### [WHAT YOU HAVE TO DO]
Repeat the data as given. Images do not go in the copy.

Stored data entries
++++++++++++++++++++

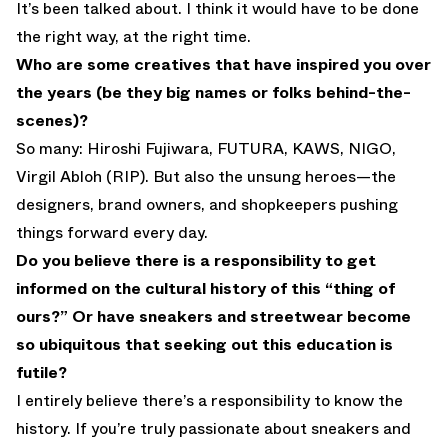
It’s been talked about. I think it would have to be done
the right way, at the right time.
Who are some creatives that have inspired you over
the years (be they big names or folks behind-the-
scenes)?
So many: Hiroshi Fujiwara, FUTURA, KAWS, NIGO,
Virgil Abloh (RIP). But also the unsung heroes—the
designers, brand owners, and shopkeepers pushing
things forward every day.
Do you believe there is a responsibility to get
informed on the cultural history of this “thing of
ours?” Or have sneakers and streetwear become
so ubiquitous that seeking out this education is
futile?
I entirely believe there’s a responsibility to know the
history. If you’re truly passionate about sneakers and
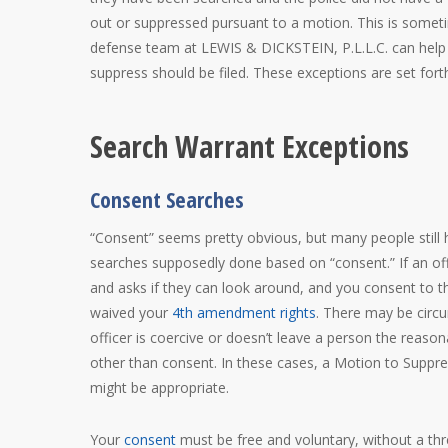
out or suppressed pursuant to a motion. This is somet
defense team at LEWIS & DICKSTEIN, P.L.L.C. can help
suppress should be filed. These exceptions are set fort
Search Warrant Exceptions
Consent Searches
“Consent” seems pretty obvious, but many people still
searches supposedly done based on “consent.” If an off
and asks if they can look around, and you consent to 
waived your
4th amendment rights
. There may be cir
officer is coercive or doesn’t leave a person the reason
other than consent. In these cases, a Motion to Suppr
might be appropriate.
Your
consent
must be free and voluntary, without a thr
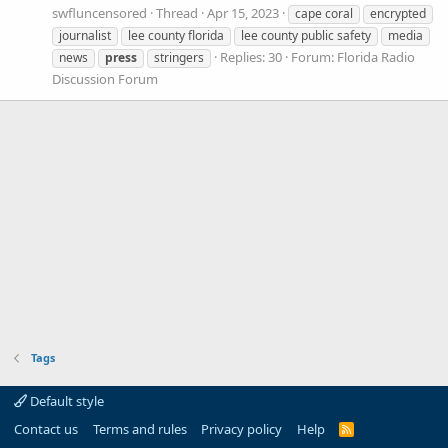
swfluncensored
Thread
Apr 15, 2023
cape coral
encrypted
journalist
lee county florida
lee county public safety
media
Replies: 30
Forum:
Florida Radio
news
press
stringers
Discussion Forum
Tags
Default style
Contact us
Terms and rules
Privacy policy
Help
R
S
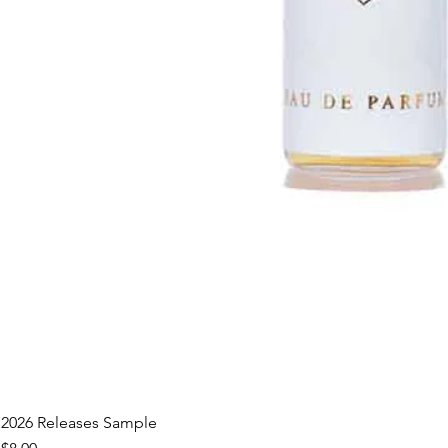
2026 Releases Sample
Price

++++++++++++++++++++

### [ANSWER AREA]
It’s been talked about. I think it would have to be done
the right way, at the right time.
Who are some creatives that have inspired you over
the years (be they big names or folks behind-the-
scenes)?
So many: Hiroshi Fujiwara, FUTURA, KAWS, NIGO,
Virgil Abloh (RIP). But also the unsung heroes—the
designers, brand owners, and shopkeepers pushing
things forward every day.
Do you believe there is a responsibility to get
informed on the cultural history of this “thing of
ours?” Or have sneakers and streetwear become
so ubiquitous that seeking out this education is
futile?
I entirely believe there’s a responsibility to know the
history. If you’re truly passionate about sneakers and
out or suppressed pursuant to a motion. This is somet
defense team at LEWIS & DICKSTEIN, P.L.L.C. can help
suppress should be filed. These exceptions are set fort
Search Warrant Exceptions
Consent Searches
“Consent” seems pretty obvious, but many people still
searches supposedly done based on “consent.” If an off
and asks if they can look around, and you consent to 
waived your
4th amendment rights
. There may be cir
officer is coercive or doesn’t leave a person the reason
other than consent. In these cases, a Motion to Suppr
might be appropriate.
Your
consent
must be free and voluntary, without a thr
swfluncensored
Thread
Apr 15, 2023
cape coral
encrypted
journalist
lee county florida
lee county public safety
media
Replies: 30
Forum:
Florida Radio
news
press
stringers
Discussion Forum
Tags
Default style
Contact us
Terms and rules
Privacy policy
Help
R
S
2026 Releases Sample
Price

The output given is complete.